Da muss er nichts addieren. Er will ja die Länge der Arrays wissen.
Also mit einer for-schleife rüber und jedesmal die length() Methode aufrufen.


----------



## the_koeb (14. Jan 2014)

njans hat gesagt.:


> Da muss er nichts addieren. Er will ja die Länge der Arrays wissen.
> Also mit einer for-schleife rüber und jedesmal die length() Methode aufrufen.



Hallo.

Nicht addieren ist klar.. aber denke mit ner for-Schleife wird spätestens in der Spalte 2  ArrayIndexOutOfBoundsException kommen oder wie stellst du dir das vor?

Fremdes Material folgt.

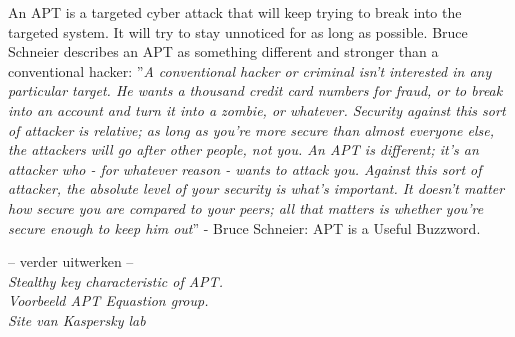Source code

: An APT is a targeted cyber attack that will keep trying to break into the targeted system. It will try to stay unnoticed for as long as possible. Bruce Schneier describes an APT as something different and stronger than a conventional hacker: ''\textit{A conventional hacker or criminal isn't interested in any particular target. He wants a thousand credit card numbers for fraud, or to break into an account and turn it into a zombie, or whatever. Security against this sort of attacker is relative; as long as you're more secure than almost everyone else, the attackers will go after other people, not you. An APT is different; it's an attacker who - for whatever reason - wants to attack you. Against this sort of attacker, the absolute level of your security is what's important. It doesn't matter how secure you are compared to your peers; all that matters is whether you're secure enough to keep him out}'' - Bruce Schneier: APT is a Useful Buzzword.

-- verder uitwerken -- \\
\textit{Stealthy key characteristic of APT. \\
Voorbeeld APT Equastion group. \\
Site van Kaspersky lab\\}

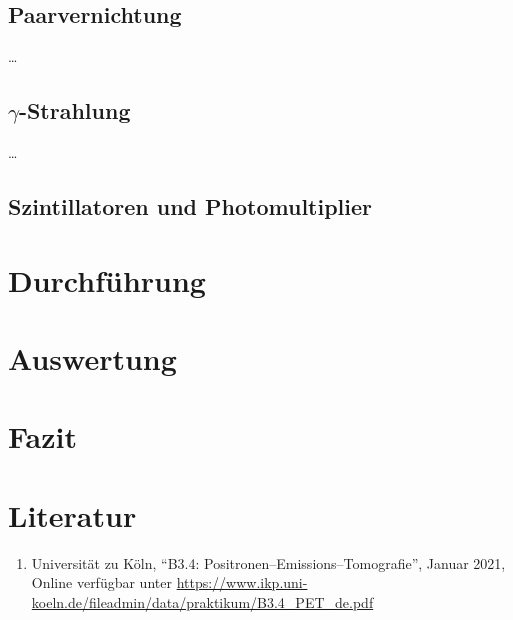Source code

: \documentclass[12pt,a4paper]{scrartcl}
\numberwithin{equation}{section} %
\newcommand{\tightlist}{} %
\begin{document}
\hypertarget{paarvernichtung}{%
\subsection{Paarvernichtung}\label{paarvernichtung}}

\ldots{}

\hypertarget{gamma-strahlung}{%
\subsection{\texorpdfstring{\(\gamma\)-Strahlung}{\textbackslash gamma-Strahlung}}\label{gamma-strahlung}}

\ldots{}

\hypertarget{szintillatoren-und-photomultiplier}{%
\subsection{Szintillatoren und Photomultiplier}\label{szintillatoren-und-photomultiplier}}

\clearpage
\hypertarget{durchfuxfchrung}{%
\section{Durchführung}\label{durchfuxfchrung}}

\clearpage
\hypertarget{auswertung}{%
\section{Auswertung}\label{auswertung}}

\clearpage
\hypertarget{fazit}{%
\section{Fazit}\label{fazit}}

\clearpage
\hypertarget{literatur}{%
\section{Literatur}\label{literatur}}

\begin{enumerate}
\def\labelenumi{\arabic{enumi}.}
\tightlist
\item
  Universität zu Köln, ``B3.4: Positronen--Emissions--Tomografie'',
  Januar 2021, Online verfügbar unter
  \url{https://www.ikp.uni-koeln.de/fileadmin/data/praktikum/B3.4_PET_de.pdf}
\end{enumerate}
\end{document}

Auch die lenght()-Methode funktioniert in diesem int[][] Array nicht, oder habe ich nen Denkfehler??


----------



## njans (14. Jan 2014)

NUn ich gehe hier natürlich davon aus, dass die jewieligen Arrays nur so lang sind, wie auch Zahlen vorhanden sind.



Spoiler





```
for (int[] array : my2DArray)
  System.out.println(array.length());
```



Damit sollte er ohne Probleme jede Länge der Arrays kriegen.


----------



## the_koeb (14. Jan 2014)

Buttahbrot hat gesagt.:


> Mein Array würde folgendermaßen aussehen:
> 
> 5 2 3 6 6 7 2 1 2 4 8 9 3
> 3 8 6 3 5 4 1 8 2 8 8
> ...





njans hat gesagt.:


> NUn ich gehe hier natürlich davon aus, dass die jewieligen Arrays nur so lang sind, wie auch Zahlen vorhanden sind.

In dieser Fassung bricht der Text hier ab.